=== TEXT BLOCK ===
On December 1st, I wrote this:
"I remembered how He had been slowly coaxing me closer and closer to Him, lovingly and faithfully..."
But I have yet to actually describe what that looked like or felt like. Now I going to tell the back story.
In late September, when I began blogging about Him, I felt Jesus near me as a loving presence that hovered near me- the same way that I would sometimes experience Him during a worship service, for example, when I would feel as though I were being drawn into His presence.
But even this was incredible to me. I could actually sense Him, in my spirit. I could feel His love for me, and hear Him as He spoke to my heart.
However, one night, I felt Him come down and actually take me in His arms. This was not a vague expression of His love- it was personal and distinct. Jesus was actually cradling my spirit in His embrace. There was no distance.
It shocked me. I pushed right away from Him. It was as though I drew a line in the spiritual sand.
I said, "You are God. Your role is to be on the throne, elevated, and to reach down with graceful but dignified condescension to me, your humble and undeserving creature. There is a distance between us! It is a proper distance! You are God! Your behavior must reflect the proper distance."

=== TASK A ===
Transcribe the part of the blog post that opens with the words containing "In late September, when" and closes with "the spiritual sand.", keeping every word and punctuation mark unchanged.
=== TASK B ===
According to the blog post, when did the writer begin blogging about Him?

=== INFORMATION SUPPLIED ===
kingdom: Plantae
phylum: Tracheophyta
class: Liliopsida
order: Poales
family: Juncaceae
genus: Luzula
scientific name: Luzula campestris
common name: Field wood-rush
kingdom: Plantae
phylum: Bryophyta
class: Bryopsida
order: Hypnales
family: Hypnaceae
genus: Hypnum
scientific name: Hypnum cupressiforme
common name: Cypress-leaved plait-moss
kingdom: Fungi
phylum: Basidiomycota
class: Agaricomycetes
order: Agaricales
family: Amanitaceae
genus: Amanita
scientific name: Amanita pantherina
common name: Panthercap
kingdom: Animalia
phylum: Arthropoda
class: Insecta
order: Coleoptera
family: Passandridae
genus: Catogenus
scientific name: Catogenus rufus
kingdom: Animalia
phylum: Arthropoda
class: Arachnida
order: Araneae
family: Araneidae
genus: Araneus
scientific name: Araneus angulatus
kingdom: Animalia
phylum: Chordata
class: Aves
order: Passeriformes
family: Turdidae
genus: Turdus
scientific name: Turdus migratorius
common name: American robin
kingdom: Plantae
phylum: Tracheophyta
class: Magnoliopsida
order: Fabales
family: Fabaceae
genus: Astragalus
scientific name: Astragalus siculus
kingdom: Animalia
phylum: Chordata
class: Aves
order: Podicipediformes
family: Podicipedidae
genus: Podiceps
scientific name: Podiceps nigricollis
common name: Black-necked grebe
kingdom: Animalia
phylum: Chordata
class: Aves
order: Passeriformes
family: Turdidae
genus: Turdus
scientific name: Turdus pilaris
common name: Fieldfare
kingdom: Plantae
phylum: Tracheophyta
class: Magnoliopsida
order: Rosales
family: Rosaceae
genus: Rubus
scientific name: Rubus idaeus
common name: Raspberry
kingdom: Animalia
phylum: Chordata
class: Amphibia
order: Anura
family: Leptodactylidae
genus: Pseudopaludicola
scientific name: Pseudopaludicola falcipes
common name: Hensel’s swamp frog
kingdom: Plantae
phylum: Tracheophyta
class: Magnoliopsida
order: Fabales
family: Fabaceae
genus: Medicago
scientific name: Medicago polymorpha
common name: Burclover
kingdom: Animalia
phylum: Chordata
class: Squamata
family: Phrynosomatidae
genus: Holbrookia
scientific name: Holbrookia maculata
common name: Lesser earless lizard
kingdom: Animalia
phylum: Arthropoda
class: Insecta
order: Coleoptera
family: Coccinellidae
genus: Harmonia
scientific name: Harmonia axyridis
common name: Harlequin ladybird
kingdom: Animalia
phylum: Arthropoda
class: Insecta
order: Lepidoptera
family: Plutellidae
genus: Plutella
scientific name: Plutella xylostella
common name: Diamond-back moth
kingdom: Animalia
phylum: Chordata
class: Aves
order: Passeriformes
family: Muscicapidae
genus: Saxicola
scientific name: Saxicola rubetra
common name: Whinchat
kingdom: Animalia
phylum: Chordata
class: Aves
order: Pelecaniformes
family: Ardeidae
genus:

=== WRITTEN SOLUTION A ===
In late September, when I began blogging about Him, I felt Jesus near me as a loving presence that hovered near me- the same way that I would sometimes experience Him during a worship service, for example, when I would feel as though I were being drawn into His presence.
But even this was incredible to me. I could actually sense Him, in my spirit. I could feel His love for me, and hear Him as He spoke to my heart.
However, one night, I felt Him come down and actually take me in His arms. This was not a vague expression of His love- it was personal and distinct. Jesus was actually cradling my spirit in His embrace. There was no distance.
It shocked me. I pushed right away from Him. It was as though I drew a line in the spiritual sand.

=== WRITTEN SOLUTION B ===
In late September.